If anyone is to be damned, it will be me. I have spared them that. He turned to the south.

Now let us see what we Icebloods have wrought upon the land.

* * *

Bodies, old and new, dotted the mud flats along the shores of the Sea of Gold. They lay amid the remains of broken rickety docks. Silverfox numbly observed to herself: these nuggets are hardly gold. This sea should change its name to something more … appropriate.

She stood on the grassed lip of the shore cliff, peering south to the slate-hued water beneath the overcast sky. She wondered whether she faced this way because she dared not glance east.

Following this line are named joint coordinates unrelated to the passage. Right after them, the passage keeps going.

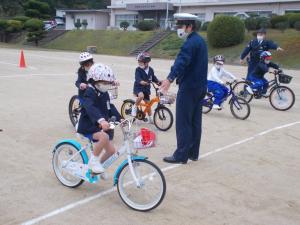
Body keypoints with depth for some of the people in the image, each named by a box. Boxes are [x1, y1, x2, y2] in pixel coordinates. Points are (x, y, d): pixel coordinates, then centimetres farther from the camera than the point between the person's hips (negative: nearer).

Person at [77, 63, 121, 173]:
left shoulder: (104, 94, 8)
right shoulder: (90, 93, -20)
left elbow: (110, 107, 12)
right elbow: (91, 108, -39)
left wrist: (120, 119, -5)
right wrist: (101, 120, -57)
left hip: (100, 127, 8)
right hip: (88, 127, -8)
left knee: (111, 150, 6)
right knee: (104, 137, -35)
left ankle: (98, 165, 30)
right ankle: (93, 161, -16)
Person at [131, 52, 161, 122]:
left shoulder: (150, 70, 2)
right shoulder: (138, 69, -13)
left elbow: (153, 78, 12)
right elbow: (138, 78, -26)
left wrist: (158, 82, -8)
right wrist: (143, 82, -46)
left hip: (147, 88, 5)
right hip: (138, 87, -5)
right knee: (141, 96, -37)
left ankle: (150, 118, 25)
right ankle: (135, 107, -11)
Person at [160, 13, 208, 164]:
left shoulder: (190, 43, -17)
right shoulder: (200, 41, 15)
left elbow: (181, 62, -34)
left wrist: (170, 79, -47)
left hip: (188, 88, -10)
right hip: (200, 87, 10)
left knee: (183, 123, -4)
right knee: (195, 121, 13)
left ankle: (181, 155, 1)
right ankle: (193, 153, 21)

What she might see there would make all this appear pleasant.

She felt, rather than heard, Pran Chole take his place at her side. ‘Almost all human, Summoner. I sense no recent fallen who carry the Jaghut taint.’

‘This is supposed to cheer me?’

‘There are … many,’ the Imass allowed. ‘These invaders do not appear to be handling themselves well.’

She stole a glance at the ancient being. She had ordered him to remain behind but he had simply refused to obey. The nearest thing she might claim as a father – and he millennia old. We are a strange family, she mused. He, I, and – she cast a quick look about for Kilava, found her standing far off staring north – and the disappointed aunt.

‘So they fled,’ she sighed, more relieved than she dared con-template. Yet her aged and crooked hands still shook and even she sensed it: fragility. That she was composed of four souls, four awarenesses, made her particularly susceptible to … shattering.

‘They are close. A day’s journey. Gathered together.’

‘Yes, I sense them. A last stand, perhaps.’

Pran Chole added nothing to this, as there was no more to say. The mummified sinew of his joints clung to his bones as if he were strapped together, all animated by the eldritch ritual of Tellann. Most of the dried leather flesh of his face remained, though patches of it had fallen or been worn away. Mostly along the ridges of bone: the sharp edges of the cheekbones, the upper orbits of his empty sockets, or where the flesh had been thinnest, such as across his forehead where the skull peeked through, smooth and polished like old seasoned wood. The skullcap of the ancient deer he wore as a helmet had fared far worse. Grey with age it was, and utterly dried. It would probably weigh next to nothing in her hands. Its muzzle where it rode high above Pran’s head was longish and narrow.